◆ **EXERCISE DESCRIPTION**: Write an exact copy of the entries below that leaves out all pictures.

══ DATA FOR THIS TASK ══

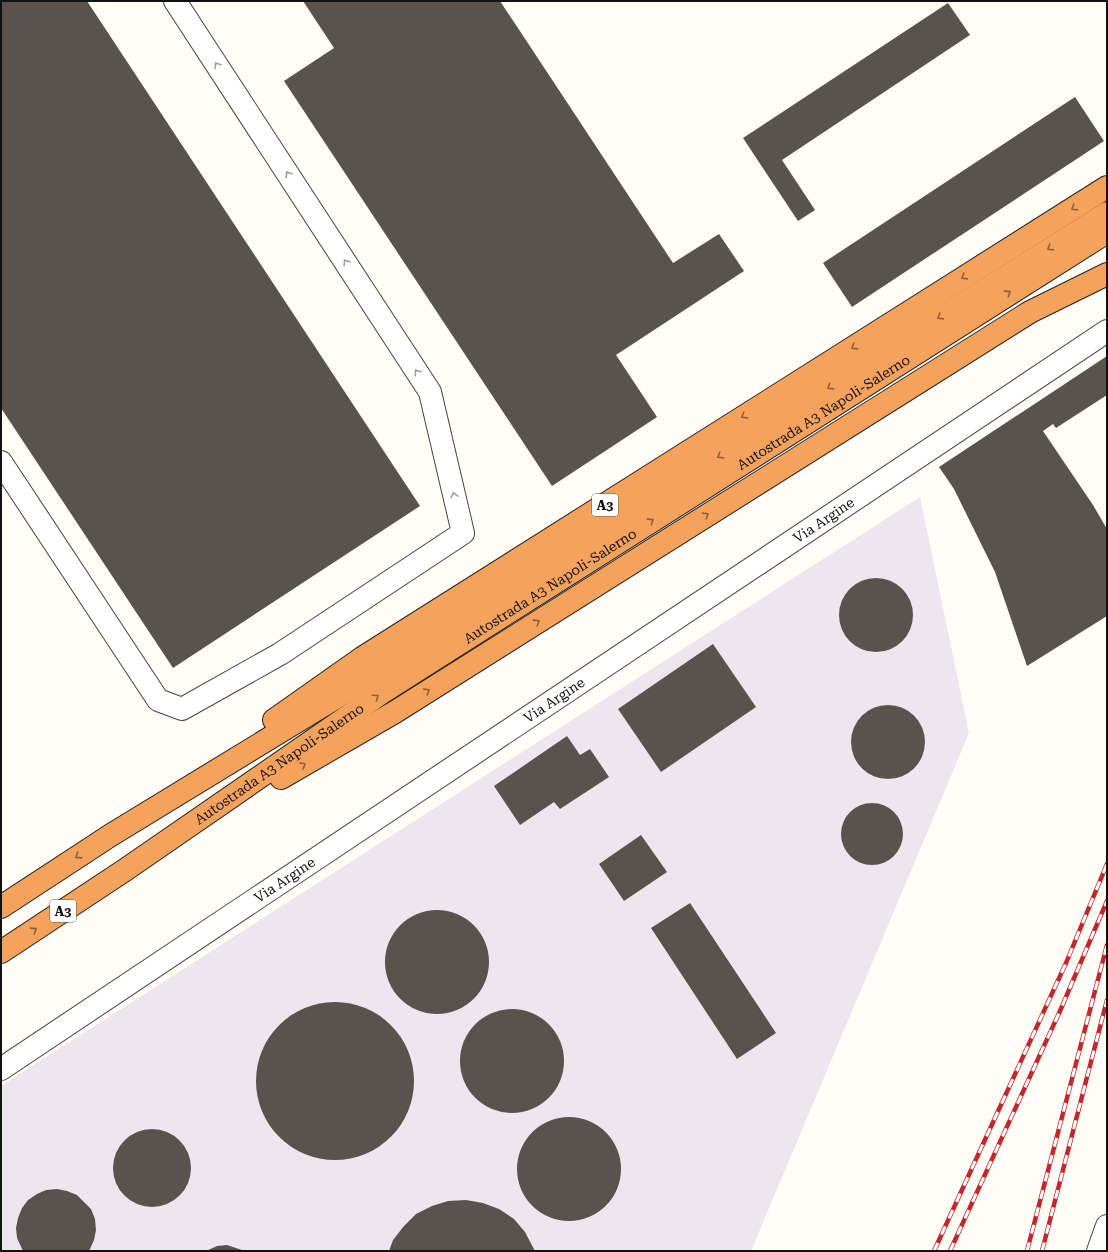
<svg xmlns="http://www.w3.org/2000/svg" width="1108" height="1252" font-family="'Roboto Serif',serif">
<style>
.industrial{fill:#eee6ef}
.building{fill:#5a524d}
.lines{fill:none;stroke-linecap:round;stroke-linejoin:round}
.minor-casing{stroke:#444;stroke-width:24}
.highway-casing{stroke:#222;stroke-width:24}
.minor{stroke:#fff;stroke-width:22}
.highway{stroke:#f5a25d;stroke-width:22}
.rail-casing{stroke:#c4262e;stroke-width:4.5}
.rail{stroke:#fff;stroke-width:3;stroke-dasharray:9;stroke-linecap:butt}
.oneway{stroke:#a0a0a0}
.oneway2{stroke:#8e613b}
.labels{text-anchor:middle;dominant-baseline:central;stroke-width:4;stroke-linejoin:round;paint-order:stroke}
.shield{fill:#fff;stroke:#585858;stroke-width:1}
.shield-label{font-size:13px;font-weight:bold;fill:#111}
.street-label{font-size:14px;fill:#111;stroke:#fff}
</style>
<rect width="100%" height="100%" fill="#fffdf5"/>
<path class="industrial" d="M 920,497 L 969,733 L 751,1251 L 1,1251 L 1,1086 Z"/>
<path class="building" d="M 1,1 L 87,1 L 420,506 L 173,668 L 1,408 Z
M 303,1 L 500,1 L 673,263 L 719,234 L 744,271 L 616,355 L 657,417 L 552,486 L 284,81 L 334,48 Z
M 948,3 L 970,35 L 782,160 L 815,210 L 798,221 L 743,138 Z
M 1075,97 L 1104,141 L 852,307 L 823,263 Z
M 1107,356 L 1107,395 L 1056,428 L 1053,424 L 1043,431 L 1093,505 L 1107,529 L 1107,616 L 1027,666 L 995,572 L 954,489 L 939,467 Z
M839 615a37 37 0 1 1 74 0a37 37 0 1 1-74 0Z
M 713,644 L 756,707 L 661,772 L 618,709 Z
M851 742a37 37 0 1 1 74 0a37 37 0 1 1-74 0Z
M 567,736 L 580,755 L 590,749 L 609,777 L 560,809 L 554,802 L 520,825 L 494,786 Z
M841 834a31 31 0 1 1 62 0a31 31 0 1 1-62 0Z
M 641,835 L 667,872 L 624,901 L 599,864 Z
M 690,903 L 776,1033 L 737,1059 L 651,928 Z
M385 962a52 52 0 1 1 104 0a52 52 0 1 1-104 0Z
M256 1081a79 79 0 1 1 158 0a79 79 0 1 1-158 0Z
M460 1061a52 52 0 1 1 104 0a52 52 0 1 1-104 0Z
M517 1169a52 52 0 1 1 104 0a52 52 0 1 1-104 0Z
M113 1168a39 39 0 1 1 78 0a39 39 0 1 1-78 0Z
M 57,1189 L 67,1191 L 77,1195 L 91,1209 L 95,1219 L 96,1230 L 94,1240 L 90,1249 L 89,1251 L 23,1251 L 17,1238 L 16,1228 L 18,1218 L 22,1208 L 28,1200 L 37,1194 L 46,1190 Z
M 466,1200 L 483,1203 L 499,1209 L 514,1219 L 525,1232 L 535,1251 L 389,1251 L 393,1240 L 404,1226 L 416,1214 L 432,1206 L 448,1201 Z
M 227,1245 L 245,1251 L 206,1251 L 217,1246 Z"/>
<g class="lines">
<defs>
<g id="minor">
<path d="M 1,462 L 158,700 L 182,709 L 280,654 L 463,533 L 430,392 L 175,1"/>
<path id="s1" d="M 1,1069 L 1107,331"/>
<path d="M 1098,1251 L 1107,1226"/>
</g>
<g id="highway">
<path d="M 274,720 L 362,658 L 1107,187"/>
<path d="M 281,778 L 395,712 L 1030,312 L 1107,274"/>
<path d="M 1,907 L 111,835 L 373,675 L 1107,213"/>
<path id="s2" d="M 1,952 L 125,870 L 383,692 L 1107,232"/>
</g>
</defs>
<use href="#minor" class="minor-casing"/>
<use href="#highway" class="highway-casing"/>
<use href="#minor" class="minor"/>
<use href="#highway" class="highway"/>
<defs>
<path id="rail" d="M 934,1251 L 1066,963 L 1107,864
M 950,1251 L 1060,1011 L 1107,901
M 1027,1251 L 1107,945
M 1042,1251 L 1107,1000"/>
</defs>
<use href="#rail" class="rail-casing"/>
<use href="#rail" class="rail"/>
</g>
<defs><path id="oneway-chevron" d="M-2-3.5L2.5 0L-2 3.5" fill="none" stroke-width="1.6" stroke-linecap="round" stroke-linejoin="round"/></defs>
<g class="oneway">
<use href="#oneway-chevron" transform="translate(217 65) rotate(-123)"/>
<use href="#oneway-chevron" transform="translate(288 174) rotate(-123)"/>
<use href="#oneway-chevron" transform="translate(346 262) rotate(-123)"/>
<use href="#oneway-chevron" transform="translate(417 372) rotate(-123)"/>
<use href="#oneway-chevron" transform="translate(454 495) rotate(-103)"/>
</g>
<g class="oneway2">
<use href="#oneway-chevron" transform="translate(1074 208) rotate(148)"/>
<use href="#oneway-chevron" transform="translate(1050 248) rotate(148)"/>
<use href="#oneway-chevron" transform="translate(964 277) rotate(148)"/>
<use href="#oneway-chevron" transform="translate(1008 293) rotate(-33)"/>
<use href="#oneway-chevron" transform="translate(940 317) rotate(148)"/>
<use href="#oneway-chevron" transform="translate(854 347) rotate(148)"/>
<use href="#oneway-chevron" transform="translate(830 387) rotate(148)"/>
<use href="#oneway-chevron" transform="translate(744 416) rotate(148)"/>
<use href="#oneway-chevron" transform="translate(720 456) rotate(148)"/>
<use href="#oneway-chevron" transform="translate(706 515) rotate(-32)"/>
<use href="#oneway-chevron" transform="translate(651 521) rotate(-33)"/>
<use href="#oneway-chevron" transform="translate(537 622) rotate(-32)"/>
<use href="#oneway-chevron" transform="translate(427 691) rotate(-32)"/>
<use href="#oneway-chevron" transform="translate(376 697) rotate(-35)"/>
<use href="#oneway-chevron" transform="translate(303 765) rotate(-30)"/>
<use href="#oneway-chevron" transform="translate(78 856) rotate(147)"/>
<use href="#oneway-chevron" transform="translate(34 930) rotate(-33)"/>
</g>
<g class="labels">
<g class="shield">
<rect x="592" y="494" width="26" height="22" rx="3"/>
<rect x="50" y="900" width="26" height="22" rx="3"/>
</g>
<g class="shield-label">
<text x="605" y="505">A3</text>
<text x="63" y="911">A3</text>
</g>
<g class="street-label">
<text stroke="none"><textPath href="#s2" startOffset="984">Autostrada A3 Napoli-Salerno</textPath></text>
<text stroke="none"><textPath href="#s1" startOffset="989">Via Argine</textPath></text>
<text stroke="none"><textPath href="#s2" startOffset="660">Autostrada A3 Napoli-Salerno</textPath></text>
<text stroke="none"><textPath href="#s1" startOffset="665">Via Argine</textPath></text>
<text stroke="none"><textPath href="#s2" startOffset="336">Autostrada A3 Napoli-Salerno</textPath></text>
<text stroke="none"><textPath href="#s1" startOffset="341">Via Argine</textPath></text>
</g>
</g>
<rect width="1108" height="1252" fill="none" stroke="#111111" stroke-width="4"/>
</svg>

═══

◆ **WRITTEN SOLUTION**:
<svg xmlns="http://www.w3.org/2000/svg" width="1108" height="1252" font-family="'Roboto Serif',serif">
<style>
.industrial{fill:#eee6ef}
.building{fill:#5a524d}
.lines{fill:none;stroke-linecap:round;stroke-linejoin:round}
.minor-casing{stroke:#444;stroke-width:24}
.highway-casing{stroke:#222;stroke-width:24}
.minor{stroke:#fff;stroke-width:22}
.highway{stroke:#f5a25d;stroke-width:22}
.rail-casing{stroke:#c4262e;stroke-width:4.5}
.rail{stroke:#fff;stroke-width:3;stroke-dasharray:9;stroke-linecap:butt}
.oneway{stroke:#a0a0a0}
.oneway2{stroke:#8e613b}
.labels{text-anchor:middle;dominant-baseline:central;stroke-width:4;stroke-linejoin:round;paint-order:stroke}
.shield{fill:#fff;stroke:#585858;stroke-width:1}
.shield-label{font-size:13px;font-weight:bold;fill:#111}
.street-label{font-size:14px;fill:#111;stroke:#fff}
</style>
<rect width="100%" height="100%" fill="#fffdf5"/>
<path class="industrial" d="M 920,497 L 969,733 L 751,1251 L 1,1251 L 1,1086 Z"/>
<path class="building" d="M 1,1 L 87,1 L 420,506 L 173,668 L 1,408 Z
M 303,1 L 500,1 L 673,263 L 719,234 L 744,271 L 616,355 L 657,417 L 552,486 L 284,81 L 334,48 Z
M 948,3 L 970,35 L 782,160 L 815,210 L 798,221 L 743,138 Z
M 1075,97 L 1104,141 L 852,307 L 823,263 Z
M 1107,356 L 1107,395 L 1056,428 L 1053,424 L 1043,431 L 1093,505 L 1107,529 L 1107,616 L 1027,666 L 995,572 L 954,489 L 939,467 Z
M839 615a37 37 0 1 1 74 0a37 37 0 1 1-74 0Z
M 713,644 L 756,707 L 661,772 L 618,709 Z
M851 742a37 37 0 1 1 74 0a37 37 0 1 1-74 0Z
M 567,736 L 580,755 L 590,749 L 609,777 L 560,809 L 554,802 L 520,825 L 494,786 Z
M841 834a31 31 0 1 1 62 0a31 31 0 1 1-62 0Z
M 641,835 L 667,872 L 624,901 L 599,864 Z
M 690,903 L 776,1033 L 737,1059 L 651,928 Z
M385 962a52 52 0 1 1 104 0a52 52 0 1 1-104 0Z
M256 1081a79 79 0 1 1 158 0a79 79 0 1 1-158 0Z
M460 1061a52 52 0 1 1 104 0a52 52 0 1 1-104 0Z
M517 1169a52 52 0 1 1 104 0a52 52 0 1 1-104 0Z
M113 1168a39 39 0 1 1 78 0a39 39 0 1 1-78 0Z
M 57,1189 L 67,1191 L 77,1195 L 91,1209 L 95,1219 L 96,1230 L 94,1240 L 90,1249 L 89,1251 L 23,1251 L 17,1238 L 16,1228 L 18,1218 L 22,1208 L 28,1200 L 37,1194 L 46,1190 Z
M 466,1200 L 483,1203 L 499,1209 L 514,1219 L 525,1232 L 535,1251 L 389,1251 L 393,1240 L 404,1226 L 416,1214 L 432,1206 L 448,1201 Z
M 227,1245 L 245,1251 L 206,1251 L 217,1246 Z"/>
<g class="lines">
<defs>
<g id="minor">
<path d="M 1,462 L 158,700 L 182,709 L 280,654 L 463,533 L 430,392 L 175,1"/>
<path id="s1" d="M 1,1069 L 1107,331"/>
<path d="M 1098,1251 L 1107,1226"/>
</g>
<g id="highway">
<path d="M 274,720 L 362,658 L 1107,187"/>
<path d="M 281,778 L 395,712 L 1030,312 L 1107,274"/>
<path d="M 1,907 L 111,835 L 373,675 L 1107,213"/>
<path id="s2" d="M 1,952 L 125,870 L 383,692 L 1107,232"/>
</g>
</defs>
<use href="#minor" class="minor-casing"/>
<use href="#highway" class="highway-casing"/>
<use href="#minor" class="minor"/>
<use href="#highway" class="highway"/>
<defs>
<path id="rail" d="M 934,1251 L 1066,963 L 1107,864
M 950,1251 L 1060,1011 L 1107,901
M 1027,1251 L 1107,945
M 1042,1251 L 1107,1000"/>
</defs>
<use href="#rail" class="rail-casing"/>
<use href="#rail" class="rail"/>
</g>
<defs><path id="oneway-chevron" d="M-2-3.5L2.5 0L-2 3.5" fill="none" stroke-width="1.6" stroke-linecap="round" stroke-linejoin="round"/></defs>
<g class="oneway">
<use href="#oneway-chevron" transform="translate(217 65) rotate(-123)"/>
<use href="#oneway-chevron" transform="translate(288 174) rotate(-123)"/>
<use href="#oneway-chevron" transform="translate(346 262) rotate(-123)"/>
<use href="#oneway-chevron" transform="translate(417 372) rotate(-123)"/>
<use href="#oneway-chevron" transform="translate(454 495) rotate(-103)"/>
</g>
<g class="oneway2">
<use href="#oneway-chevron" transform="translate(1074 208) rotate(148)"/>
<use href="#oneway-chevron" transform="translate(1050 248) rotate(148)"/>
<use href="#oneway-chevron" transform="translate(964 277) rotate(148)"/>
<use href="#oneway-chevron" transform="translate(1008 293) rotate(-33)"/>
<use href="#oneway-chevron" transform="translate(940 317) rotate(148)"/>
<use href="#oneway-chevron" transform="translate(854 347) rotate(148)"/>
<use href="#oneway-chevron" transform="translate(830 387) rotate(148)"/>
<use href="#oneway-chevron" transform="translate(744 416) rotate(148)"/>
<use href="#oneway-chevron" transform="translate(720 456) rotate(148)"/>
<use href="#oneway-chevron" transform="translate(706 515) rotate(-32)"/>
<use href="#oneway-chevron" transform="translate(651 521) rotate(-33)"/>
<use href="#oneway-chevron" transform="translate(537 622) rotate(-32)"/>
<use href="#oneway-chevron" transform="translate(427 691) rotate(-32)"/>
<use href="#oneway-chevron" transform="translate(376 697) rotate(-35)"/>
<use href="#oneway-chevron" transform="translate(303 765) rotate(-30)"/>
<use href="#oneway-chevron" transform="translate(78 856) rotate(147)"/>
<use href="#oneway-chevron" transform="translate(34 930) rotate(-33)"/>
</g>
<g class="labels">
<g class="shield">
<rect x="592" y="494" width="26" height="22" rx="3"/>
<rect x="50" y="900" width="26" height="22" rx="3"/>
</g>
<g class="shield-label">
<text x="605" y="505">A3</text>
<text x="63" y="911">A3</text>
</g>
<g class="street-label">
<text stroke="none"><textPath href="#s2" startOffset="984">Autostrada A3 Napoli-Salerno</textPath></text>
<text stroke="none"><textPath href="#s1" startOffset="989">Via Argine</textPath></text>
<text stroke="none"><textPath href="#s2" startOffset="660">Autostrada A3 Napoli-Salerno</textPath></text>
<text stroke="none"><textPath href="#s1" startOffset="665">Via Argine</textPath></text>
<text stroke="none"><textPath href="#s2" startOffset="336">Autostrada A3 Napoli-Salerno</textPath></text>
<text stroke="none"><textPath href="#s1" startOffset="341">Via Argine</textPath></text>
</g>
</g>
<rect width="1108" height="1252" fill="none" stroke="#111111" stroke-width="4"/>
</svg>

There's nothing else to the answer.